[Bf-committers] "Official" CUDA Benchmark/Implementation Thread

Wed Dec 17 15:58:35 CET 2008

Okay, since we have several conversations going on in several threads
about CUDA, I thought I'd cause some more mahem and start an
"official" thread on CUDA benchmarking. Please keep discussion in this
thread restricted to benchmarking CUDA, or methods of implementing
CUDA in Blender. Granted we will switch to OpenCL when it comes out,
but at this point, there is no OpenCL spec, so CUDA/OpenCL discussions
are out for the time being.

I did some initial tests last night on my MBP and come up with some
surprising results. I used the bandwidthTest program that comes with
the CUDA SDK. Here's the spec of my system and the general speeds I
got:

2.4Ghz Core2 Duo
OSX 10.5.6
2GB DDR 667Mhz Dual Cannel RAM
GF8600

Host->Device Bandwidth: 1.1GB/sec
Device->Host Bandwidth: 1.1GB/sec
Device->Device Bandwidth: 11.2GB/sec

This is with large, multi-megabyte blocks of memory.

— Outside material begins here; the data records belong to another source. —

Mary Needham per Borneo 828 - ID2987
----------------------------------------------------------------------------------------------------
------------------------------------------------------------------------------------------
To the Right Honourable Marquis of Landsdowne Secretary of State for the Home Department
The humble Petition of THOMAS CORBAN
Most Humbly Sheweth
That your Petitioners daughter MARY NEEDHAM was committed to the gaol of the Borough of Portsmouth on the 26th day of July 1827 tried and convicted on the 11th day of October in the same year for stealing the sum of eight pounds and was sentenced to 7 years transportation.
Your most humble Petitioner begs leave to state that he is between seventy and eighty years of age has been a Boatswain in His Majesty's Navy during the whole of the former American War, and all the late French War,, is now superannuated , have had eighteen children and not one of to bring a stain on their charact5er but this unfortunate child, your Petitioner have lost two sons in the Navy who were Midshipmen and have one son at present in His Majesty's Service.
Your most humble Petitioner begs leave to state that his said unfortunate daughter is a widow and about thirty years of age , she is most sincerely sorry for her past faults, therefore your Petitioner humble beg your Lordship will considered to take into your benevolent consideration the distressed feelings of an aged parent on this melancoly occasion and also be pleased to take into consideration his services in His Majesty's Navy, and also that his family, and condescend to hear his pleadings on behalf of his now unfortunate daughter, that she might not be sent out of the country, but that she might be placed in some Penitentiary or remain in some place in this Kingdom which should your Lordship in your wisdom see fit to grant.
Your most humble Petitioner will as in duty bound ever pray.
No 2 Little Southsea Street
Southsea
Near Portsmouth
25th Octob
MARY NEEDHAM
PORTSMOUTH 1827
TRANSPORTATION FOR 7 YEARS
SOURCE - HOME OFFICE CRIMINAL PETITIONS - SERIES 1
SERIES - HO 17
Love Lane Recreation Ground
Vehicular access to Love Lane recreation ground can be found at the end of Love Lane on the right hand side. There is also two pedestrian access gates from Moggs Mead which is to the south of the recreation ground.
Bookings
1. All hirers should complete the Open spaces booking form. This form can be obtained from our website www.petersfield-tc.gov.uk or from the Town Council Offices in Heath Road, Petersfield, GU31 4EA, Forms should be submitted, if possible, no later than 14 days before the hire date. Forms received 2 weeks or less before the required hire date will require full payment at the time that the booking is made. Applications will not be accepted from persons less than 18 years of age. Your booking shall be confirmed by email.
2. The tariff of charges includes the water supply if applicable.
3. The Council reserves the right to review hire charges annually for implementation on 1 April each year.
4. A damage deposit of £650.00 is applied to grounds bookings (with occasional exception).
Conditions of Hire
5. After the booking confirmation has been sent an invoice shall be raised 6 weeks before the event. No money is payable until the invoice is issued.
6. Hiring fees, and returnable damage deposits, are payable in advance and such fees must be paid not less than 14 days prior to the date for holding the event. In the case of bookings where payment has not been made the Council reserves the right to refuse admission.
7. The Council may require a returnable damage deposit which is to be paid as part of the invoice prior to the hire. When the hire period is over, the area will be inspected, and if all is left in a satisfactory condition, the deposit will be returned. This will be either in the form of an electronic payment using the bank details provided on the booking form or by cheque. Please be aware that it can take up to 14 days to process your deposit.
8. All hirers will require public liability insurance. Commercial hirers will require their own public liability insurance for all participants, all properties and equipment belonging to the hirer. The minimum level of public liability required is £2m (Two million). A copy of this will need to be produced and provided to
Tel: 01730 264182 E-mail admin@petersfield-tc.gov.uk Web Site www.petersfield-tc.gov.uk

A tad lower than I was hoping, but still usable.

I was wrong in an earlier comment when I stated that CUDA could not
transfer data directly to OpenGL. It can! You can link a CUDA data
block to a OpenGL buffer.

So, what we need is some suggestions for simple tests we could
implement in blender. I was going to say the subdivision surface
calculator, assuming the bandwidth is high enough to allow the
subdivided data do be downloaded back into the CPU and into the
modifier stack. What would be nice, would be if we could just keep the
subdivided data in memory, and then convert that into a VBO and feed
that into the opengl display routines. That would be the best way, as
we'd only need to transfer the original mesh data to the GPU and then
keep it there for the subdivision and display.

Timothy

-- 
Two wrights don't make a rong, they make an airplane. Or bicycles.